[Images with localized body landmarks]
§

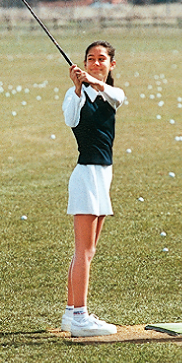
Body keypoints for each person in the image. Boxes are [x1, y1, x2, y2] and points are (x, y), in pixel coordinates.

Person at [61, 41, 126, 337]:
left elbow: (116, 96)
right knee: (83, 251)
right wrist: (78, 89)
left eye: (102, 59)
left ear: (111, 64)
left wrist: (93, 83)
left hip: (103, 176)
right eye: (90, 59)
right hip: (86, 175)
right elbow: (70, 119)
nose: (95, 63)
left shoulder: (112, 94)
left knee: (89, 250)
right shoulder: (76, 94)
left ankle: (71, 312)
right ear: (84, 63)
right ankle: (80, 316)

§

Instructions for the task: Please determine how many lines of the records above include the word "left", replying with a number alone.

Your solution: 8